* [Problem statement] Reproduce the lines of the material exactly, excluding every image.

* [Exercise data]
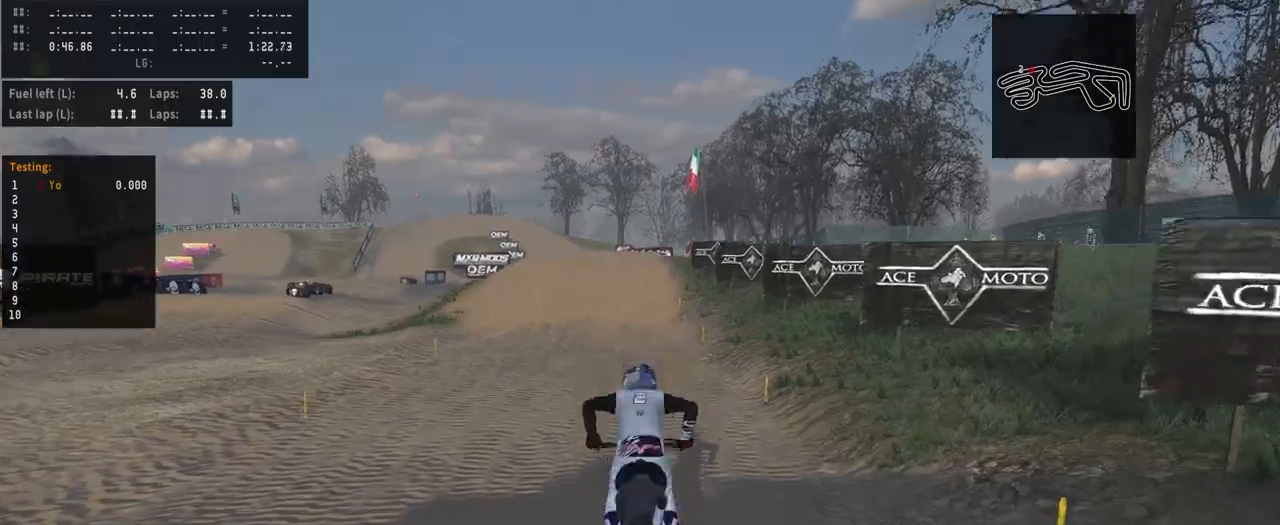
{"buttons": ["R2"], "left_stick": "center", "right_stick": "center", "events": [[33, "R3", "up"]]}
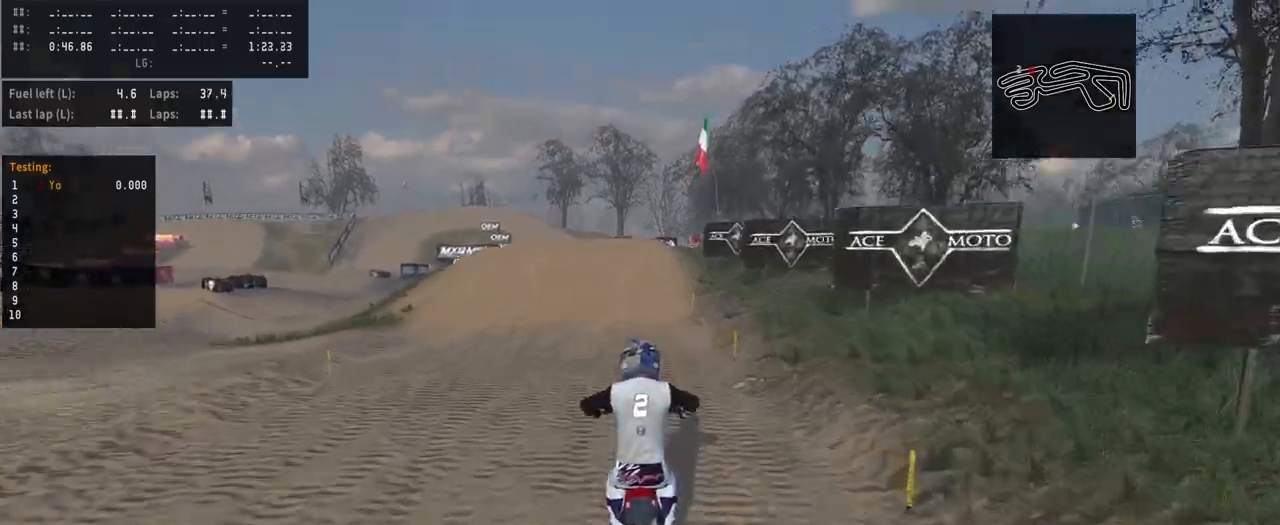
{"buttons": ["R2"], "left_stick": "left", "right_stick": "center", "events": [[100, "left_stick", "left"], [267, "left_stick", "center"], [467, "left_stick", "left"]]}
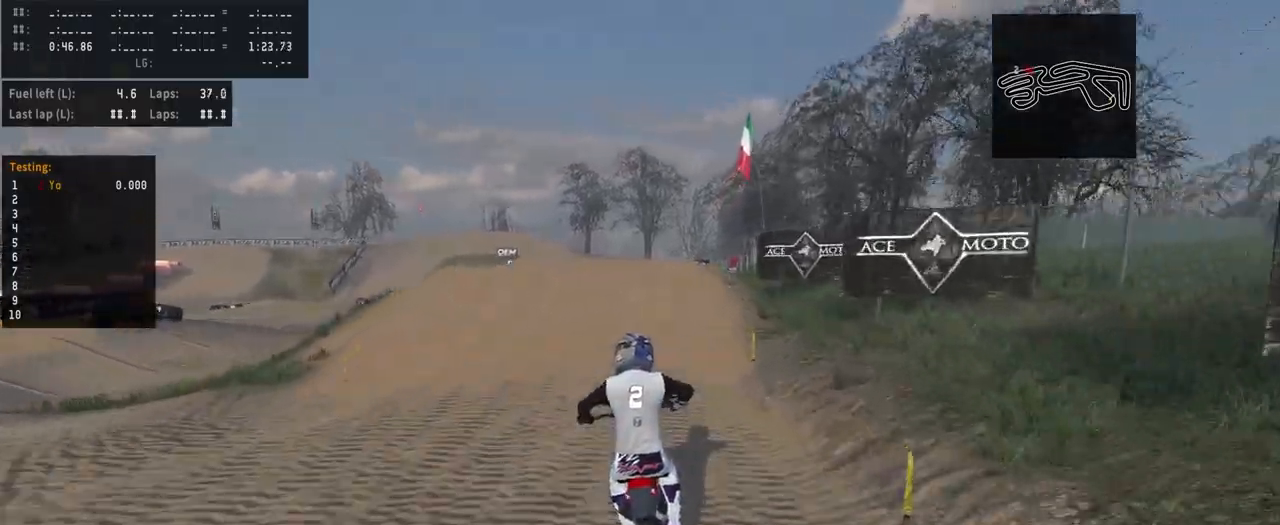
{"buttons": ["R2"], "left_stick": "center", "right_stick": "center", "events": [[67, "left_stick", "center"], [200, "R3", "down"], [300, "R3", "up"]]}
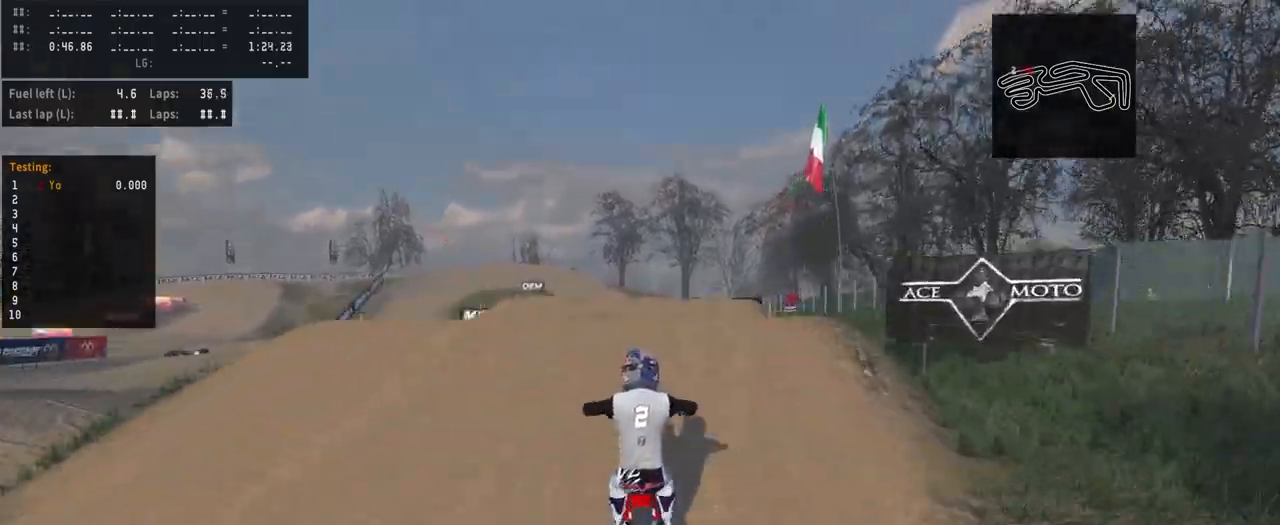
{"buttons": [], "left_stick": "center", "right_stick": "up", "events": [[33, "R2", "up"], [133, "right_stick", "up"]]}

* [Response]
{"buttons": ["R2"], "left_stick": "center", "right_stick": "center", "events": [[33, "R3", "up"]]}
{"buttons": ["R2"], "left_stick": "left", "right_stick": "center", "events": [[100, "left_stick", "left"], [267, "left_stick", "center"], [467, "left_stick", "left"]]}
{"buttons": ["R2"], "left_stick": "center", "right_stick": "center", "events": [[67, "left_stick", "center"], [200, "R3", "down"], [300, "R3", "up"]]}
{"buttons": [], "left_stick": "center", "right_stick": "up", "events": [[33, "R2", "up"], [133, "right_stick", "up"]]}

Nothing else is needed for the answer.